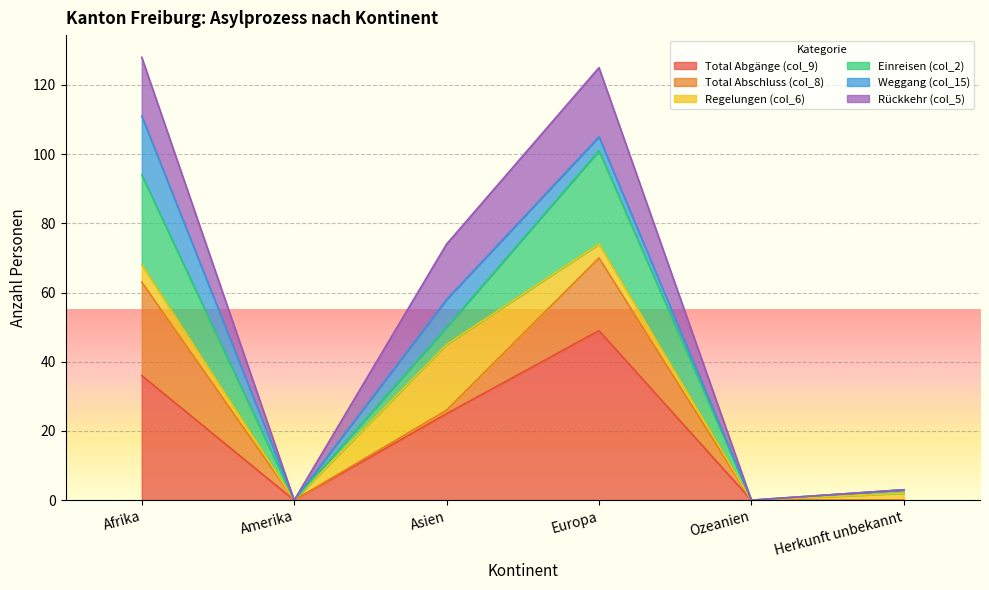

The value of Total Abgänge (col_9) at Afrika is 36. True or false?

True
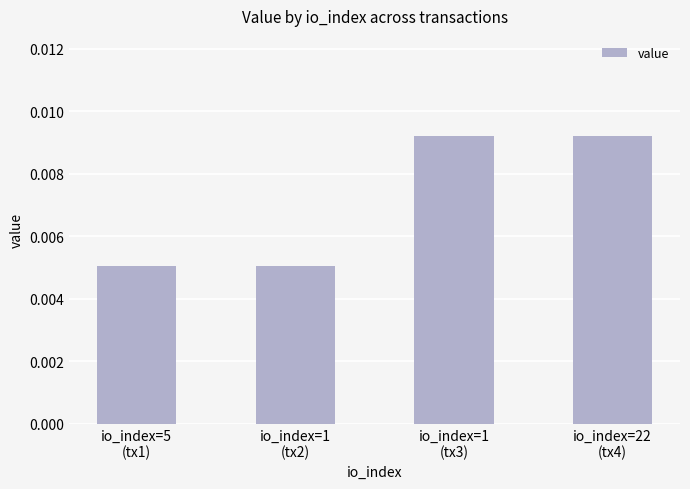

What position from the right is io_index=22
(tx4)?

1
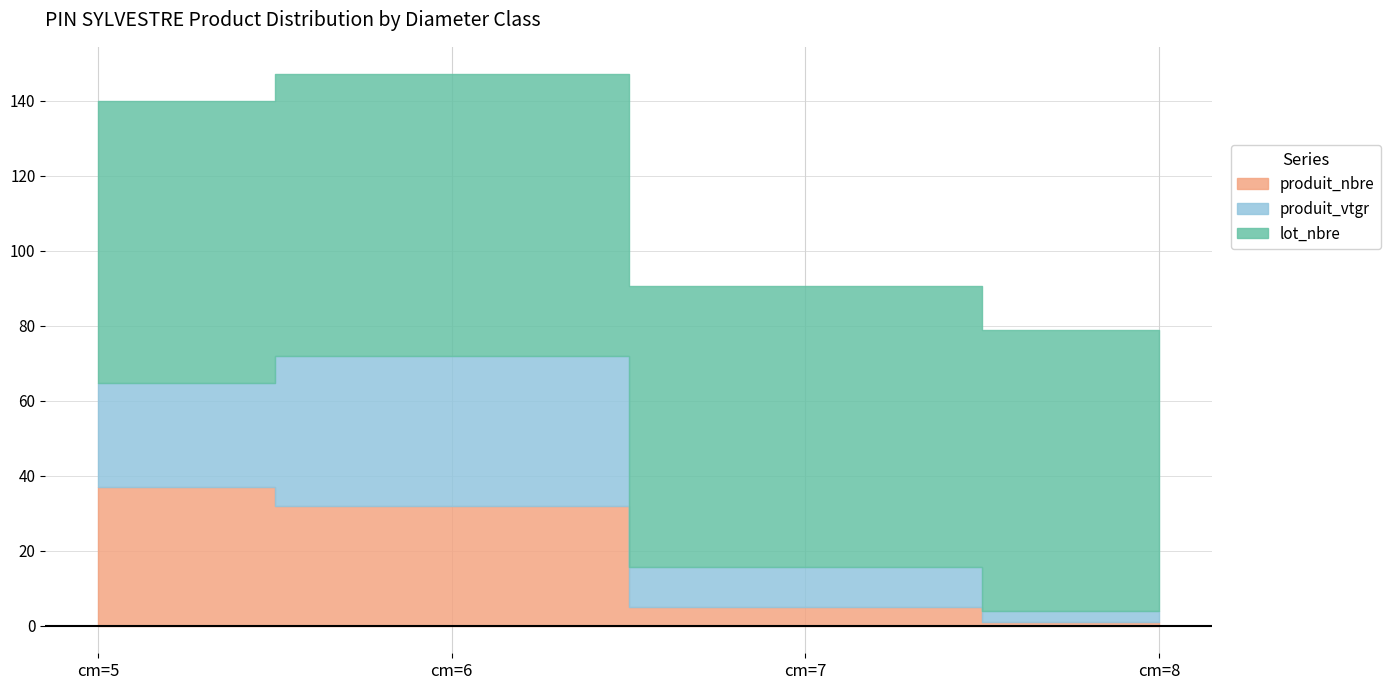

At which label is lot_nbre closest to 75?

cm=5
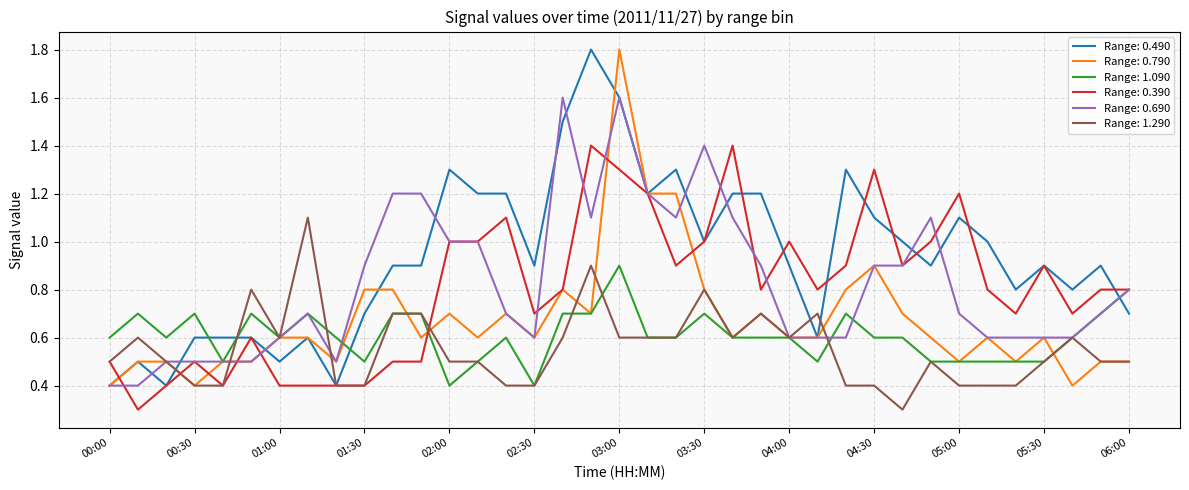

Which series has the largest total across all categories?

Range: 0.490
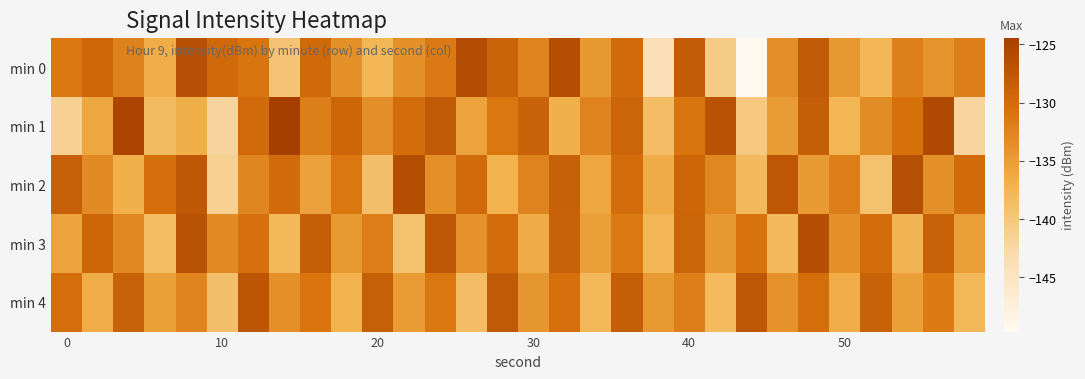

Reading right to left, list all the values displayed in this chart.

min 0: -131.9	-134.2	-132.1	-137.8	-134.4	-128.0	-133.5	-149.7	-140.7	-128.0	-143.9	-129.8	-134.5	-126.3	-132.5	-129.1	-126.2	-131.5	-133.8	-137.6	-133.8	-129.6	-139.4	-131.0	-129.6	-126.6	-136.5	-132.3	-129.5	-131.2
min 1: -142.2	-125.9	-130.6	-133.3	-137.6	-128.3	-134.9	-140.2	-126.8	-131.0	-138.6	-129.1	-132.4	-136.8	-128.9	-131.2	-135.7	-127.8	-130.1	-133.5	-129.4	-132.0	-124.5	-129.7	-142.1	-136.6	-138.3	-125.2	-135.9	-141.5
min 2: -130.0	-133.8	-126.6	-139.2	-131.9	-134.7	-127.5	-138.1	-132.8	-129.2	-136.4	-130.1	-135.9	-128.7	-132.4	-137.1	-129.8	-133.6	-126.3	-138.9	-131.2	-135.4	-129.9	-132.7	-141.3	-127.6	-130.2	-136.8	-133.1	-128.4
min 3: -135.1	-128.8	-137.4	-130.1	-133.8	-126.5	-138.1	-130.8	-134.4	-129.1	-137.8	-131.4	-135.1	-128.8	-136.4	-130.1	-133.9	-127.6	-139.2	-131.9	-134.6	-128.2	-137.9	-130.6	-133.1	-126.8	-138.4	-132.9	-129.3	-135.7
min 4: -137.9	-131.6	-135.2	-128.9	-136.6	-130.2	-133.9	-127.6	-138.2	-131.9	-134.6	-128.2	-137.9	-130.6	-134.2	-127.9	-138.6	-131.2	-134.9	-128.6	-137.2	-130.9	-133.6	-127.2	-138.9	-132.6	-135.2	-128.9	-136.6	-130.2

● **Tentang Tugas Ini**
Tolong ambil seluruh baris di atas apa adanya tanpa mengubah satu karakter pun, dan jangan sertakan gambarnya dalam jawaban.

● **Jawaban Tugas**
The value of Total Abgänge (col_9) at Afrika is 36. True or false?

True

What position from the right is io_index=22
(tx4)?

1

At which label is lot_nbre closest to 75?

cm=5

Which series has the largest total across all categories?

Range: 0.490

Reading right to left, list all the values displayed in this chart.

min 0: -131.9	-134.2	-132.1	-137.8	-134.4	-128.0	-133.5	-149.7	-140.7	-128.0	-143.9	-129.8	-134.5	-126.3	-132.5	-129.1	-126.2	-131.5	-133.8	-137.6	-133.8	-129.6	-139.4	-131.0	-129.6	-126.6	-136.5	-132.3	-129.5	-131.2
min 1: -142.2	-125.9	-130.6	-133.3	-137.6	-128.3	-134.9	-140.2	-126.8	-131.0	-138.6	-129.1	-132.4	-136.8	-128.9	-131.2	-135.7	-127.8	-130.1	-133.5	-129.4	-132.0	-124.5	-129.7	-142.1	-136.6	-138.3	-125.2	-135.9	-141.5
min 2: -130.0	-133.8	-126.6	-139.2	-131.9	-134.7	-127.5	-138.1	-132.8	-129.2	-136.4	-130.1	-135.9	-128.7	-132.4	-137.1	-129.8	-133.6	-126.3	-138.9	-131.2	-135.4	-129.9	-132.7	-141.3	-127.6	-130.2	-136.8	-133.1	-128.4
min 3: -135.1	-128.8	-137.4	-130.1	-133.8	-126.5	-138.1	-130.8	-134.4	-129.1	-137.8	-131.4	-135.1	-128.8	-136.4	-130.1	-133.9	-127.6	-139.2	-131.9	-134.6	-128.2	-137.9	-130.6	-133.1	-126.8	-138.4	-132.9	-129.3	-135.7
min 4: -137.9	-131.6	-135.2	-128.9	-136.6	-130.2	-133.9	-127.6	-138.2	-131.9	-134.6	-128.2	-137.9	-130.6	-134.2	-127.9	-138.6	-131.2	-134.9	-128.6	-137.2	-130.9	-133.6	-127.2	-138.9	-132.6	-135.2	-128.9	-136.6	-130.2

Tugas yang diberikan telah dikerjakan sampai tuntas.